Steady Cow Assignment
Time Limit:1000MS Memory Limit:65536KB 64bit IO Format:%I64d & %I64u
Submit Status Practice POJ
3189
Description
Farmer John‘s N (1 <= N <= 1000) cows each reside in one of B (1 <= B <= 20) barns which, of course, have limited capacity. Some cows really like their current barn, and some are not so happy.
FJ would like to rearrange the cows such that the cows are as equally happy as possible, even if that means all the cows hate their assigned barn.

• 数据集内容:
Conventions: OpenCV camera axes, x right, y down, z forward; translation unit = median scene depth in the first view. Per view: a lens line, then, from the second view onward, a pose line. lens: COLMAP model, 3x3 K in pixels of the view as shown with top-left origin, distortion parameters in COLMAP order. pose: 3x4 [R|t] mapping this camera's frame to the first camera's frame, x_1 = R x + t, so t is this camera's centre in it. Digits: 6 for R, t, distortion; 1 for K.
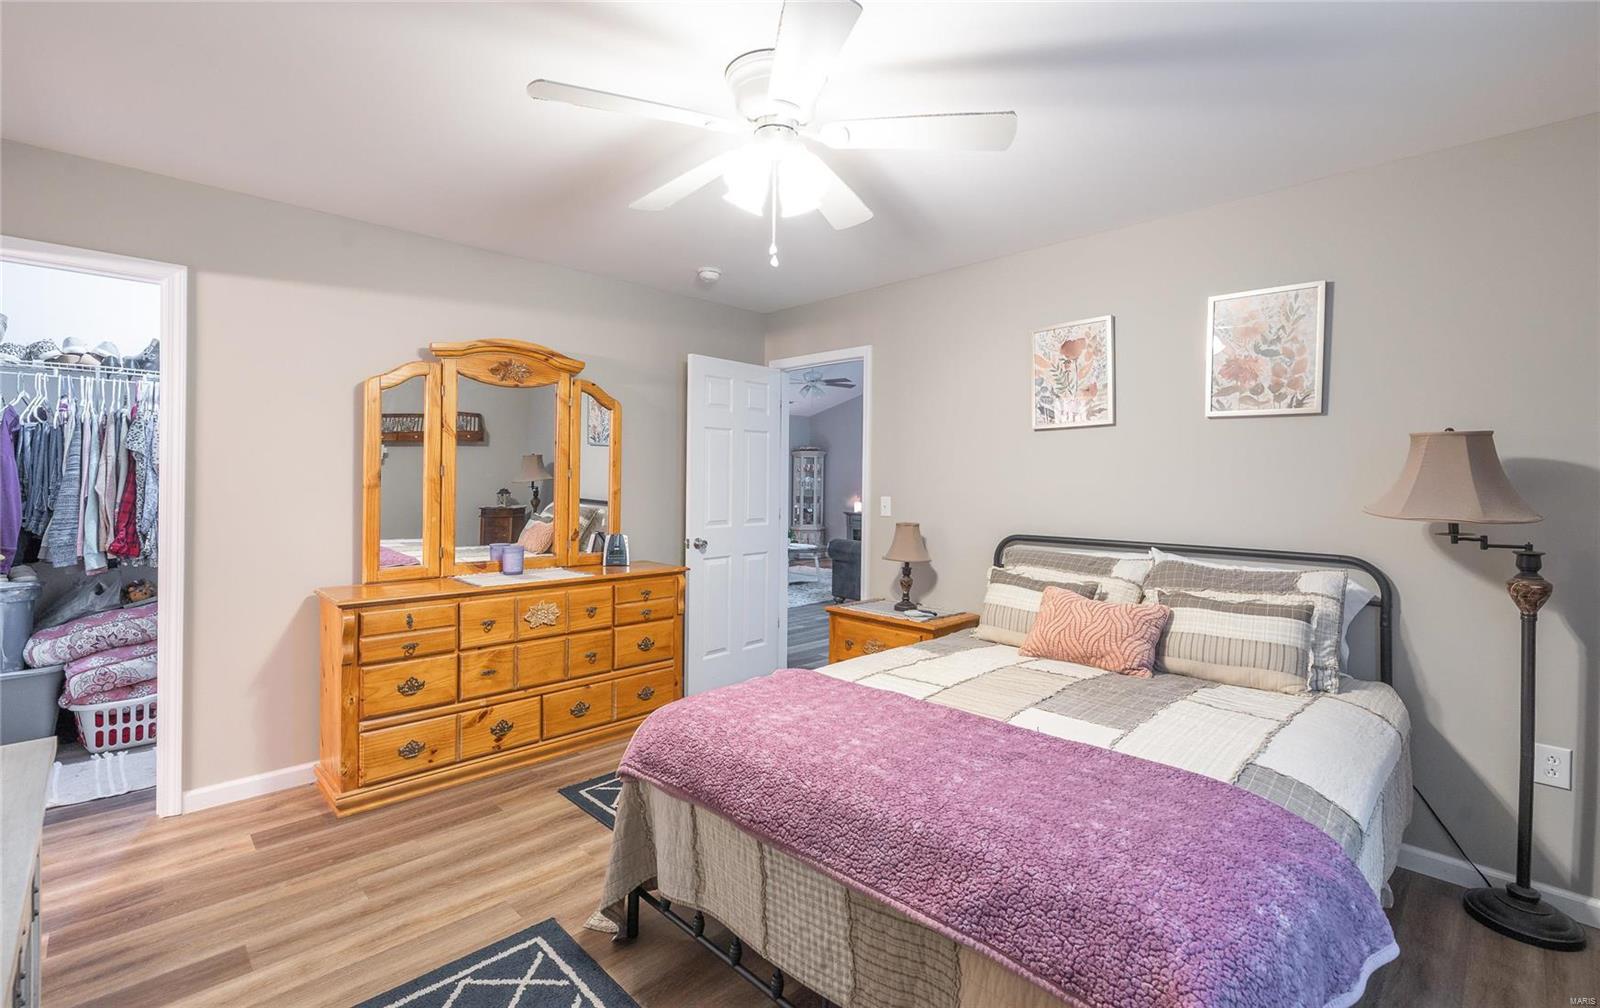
lens RADIAL K [[685.7, 0, 803.8], [0, 685.7, 484.9], [0, 0, 1]] dist [-0.030295, 0.000306]
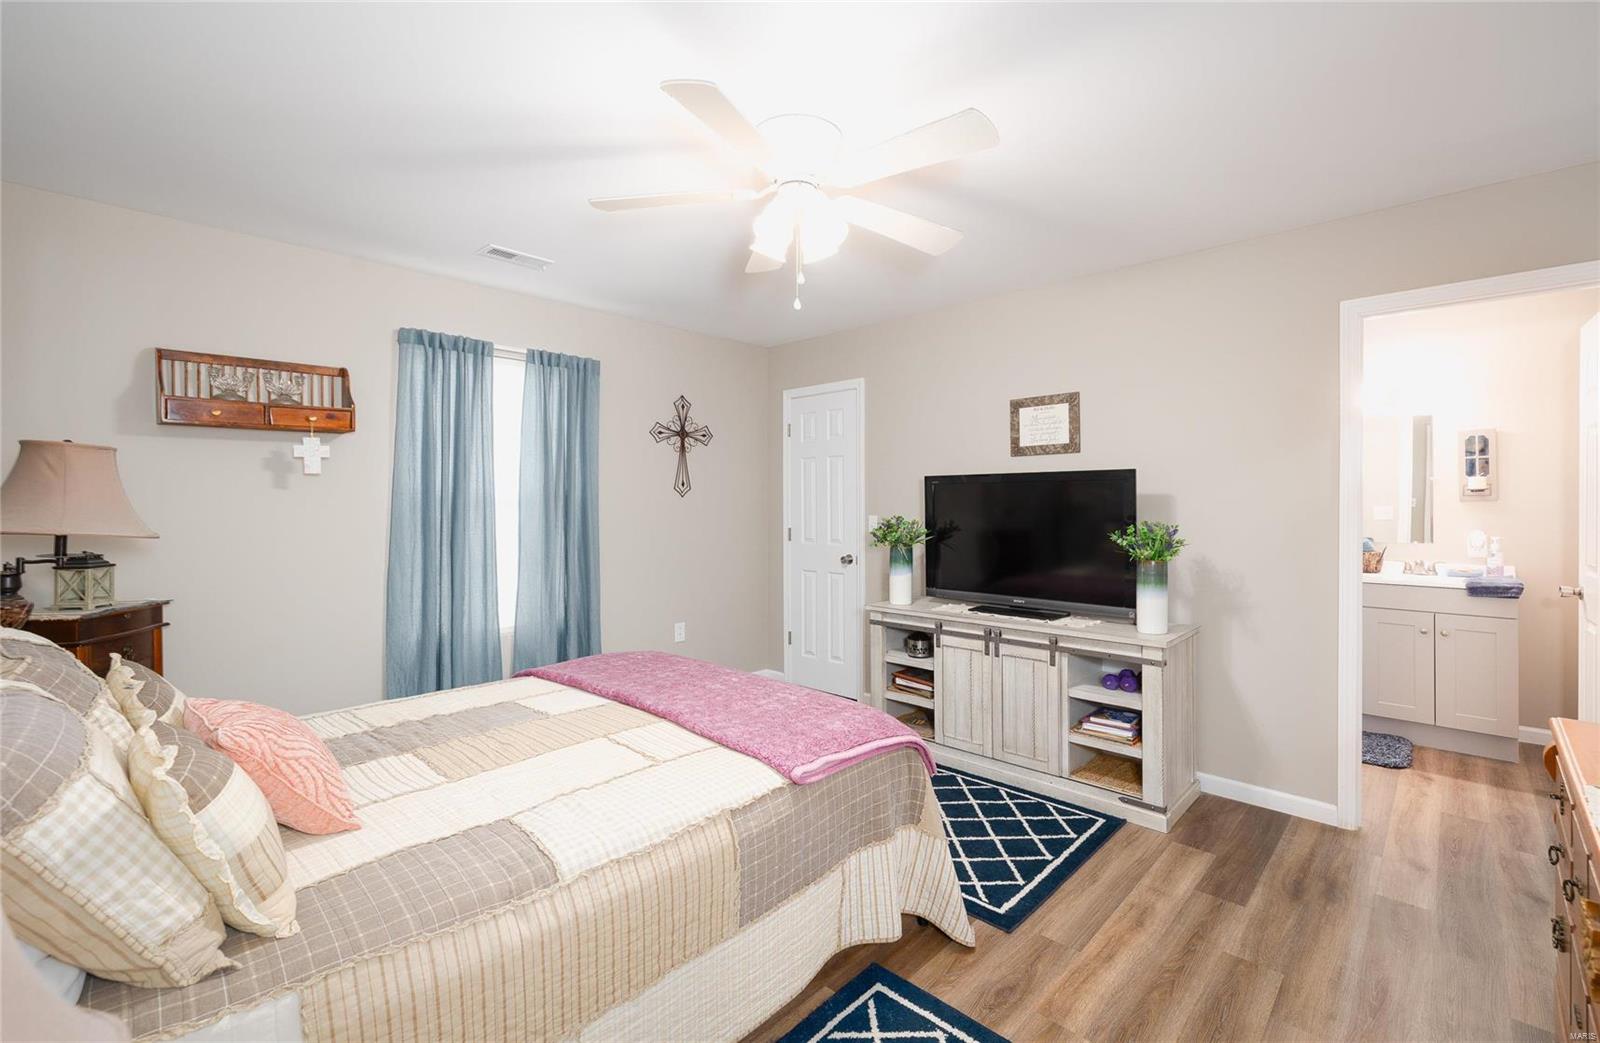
lens RADIAL K [[695.3, 0, 798.8], [0, 695.3, 511.6], [0, 0, 1]] dist [0.001746, 0.000256]
pose [[-0.999675, -0.007816, -0.024270, -0.019981], [-0.008176, 0.999857, 0.014794, -0.014112], [0.024151, 0.014987, -0.999596, 2.077654]]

• 任务要求:
1. 在奶牛分配题目中，牛棚数量 B 的取值范围是多少？
2. 从奶牛分配题目的最后一句之后往下续写。
作答时用不到上述数据行。

• 问题答案:
1. 1 <= B <= 20

2.
Each cow gives FJ the order in which she prefers the barns. A cow‘s happiness with a particular assignment is her ranking of her barn. Your job is to find an assignment of cows to barns such that no barn‘s capacity is exceeded and the size of the range (i.e.,
one more than the positive difference between the the highest-ranked barn chosen and that lowest-ranked barn chosen) of barn rankings the cows give their assigned barns is as small as possible.
Input
Line 1: Two space-separated integers, N and B
Lines 2..N+1: Each line contains B space-separated integers which are exactly 1..B sorted into some order. The first integer on line i+1 is the number of the cow i‘s top-choice barn, the second integer on that line is the number of the i‘th cow‘s second-choice
barn, and so on.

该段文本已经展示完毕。